Woman: But they’re $20 online. They should be $20 here.

Me: Sometimes online lowers their prices if they have a surplus of particular items. It’s to reduce their quantities. While we are the same company, our online division runs differently than our stores do. If you want the $20 capris, you will unfortunately have to order them online.

Woman: It’s the lowest price I’ve seen. Don’t you have to price match it?

At this point, there’s a pretty sizable line building up to get into rooms. This woman is clearly wasting my time because she won’t register the $5 difference between getting them online and getting them in store (with shipping calculated in). I’m starting to get visibly flustered.

Me: No ma’am. That’s in electronics stores such as Best Buy (DON’T SUE ME, YOU BASTARDS!). We don’t do that here. What’s in the store is in the store. That’s all there is to it.

Woman: You have to honor the sale. They’ve done it here before.

Me: How long ago?

Woman: 3 years ago.

Me: Our policies have changed since then, ma’am. I apologize, but there is nothing we can do.

Woman: Yes there is. You could give me the GODDAMN $20 PRICE I DESERVE!

She slams the door in my face.

I’m taken aback. Probably by stupidity. I could feel it seeping into my brain.

One thing customers need to understand is that NOT ALL STORES ARE CREATED EQUAL. Therefore, because store A does something, do NOT expect store B to do the same thing. This is what I call Substitute Syndrome, and it’s contracted only when you are severely self-depreciating and/or think you’re smarter than the stores you shop in.

Also bear in mind that this incident happened BEFORE THE WOMAN TRIED ON THE CAPRIS. So this woman had a hissy fit because she was going to have to potentially purchase capris she could hate for $30 instead of $20.

Right.
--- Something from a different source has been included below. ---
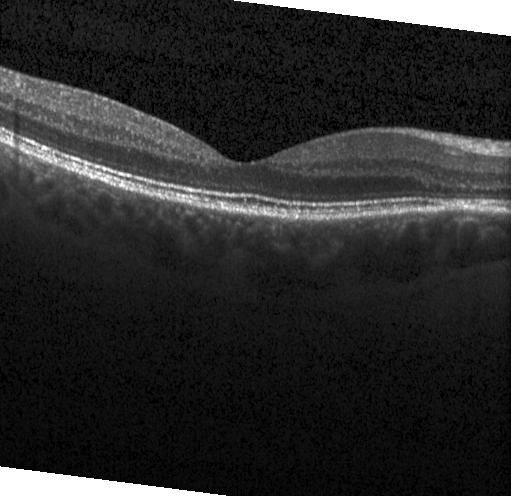
Retinal OCT cross-section; spectral-domain OCT; Heidelberg Spectralis; through the macula. Impression: no evidence of choroidal neovascularization, diabetic macular edema, or drusen.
This is clearly intelligent.

Other customers try to give me vague descriptions of what items they want and expect me to know exactly what they were talking about. Trust me, I’m not exactly precise with my descriptions of our merchandise, but at least I’m relatively close. Today, a woman was trying to get a hoody for her son. We had a conversation similar to (but not exactly) the following:

Woman: Hey, my girlfriend was in here the other day, and she got this ADORABLE hoody for her son. It was white. And was a rough material. Do you think you could find me one?

Me: Uhh…sure? (I ask for help over the walkie, and I receive several hoodies in return)

Woman: Oh, no, not these. This one was hemp. With stripes.

Me: Okay, one moment please. (again, receive exactly what she’s asking for, based on her vague description)

Woman: Oh, no, these are HORIZONTAL stripes. We wanted VERTICAL.

Me: … (ask again to look around, and turn up nothing, but receive something similar in return)

Woman: Oh no, this isn’t V-neck. The hoody she got was a V-neck.

It is at this point I give to her the only hoody that even remotely fits her description. I wasn’t even sure if it was what she was looking for. It was at this point I left for the day, but the point is COULDN’T SHE HAVE CONDENSED THIS ENTIRE DRAWN OUT SONG-AND-DANCE THAT TOOK 10 MINUTES INTO A ONE MINUTE STATEMENT THAT COULD HAVE BEEN RESPONDED WITH YES OR NO?!

Look, all I’m trying to say here is that a lot of the time, people think they’re smarter than they actually are. They think that a system that has been established for years will be completely upended by their one incident of proving a sweater should be cheaper than we have it marked.

Winning at this game is like winning the special olympics. In the end, you’re still “special”.

These are the type of people who go on the internet to look up disease symptoms for their child, and confuse the common cold with AIDS.

Do the world a favor: ask for help instead of providing for yourself.

Assfaces.

Update next week!

2 Comments

  1. Hahaha your funny but def honest!

  2. Whoa. I checked back with this on a whim and found an update. Yaaay.

    This is one of the reasons (however obscure) I want to be a teacher. I hate dealing with the parents or people our age and up. We’re fucking imbeciles and think we’re better than everyone. Children are innocent and sure, some may be little brats but at least they don’t try and con you or be asses.

    I’m afraid one of these days I’m just going to get dumb by osmosis. Srsly.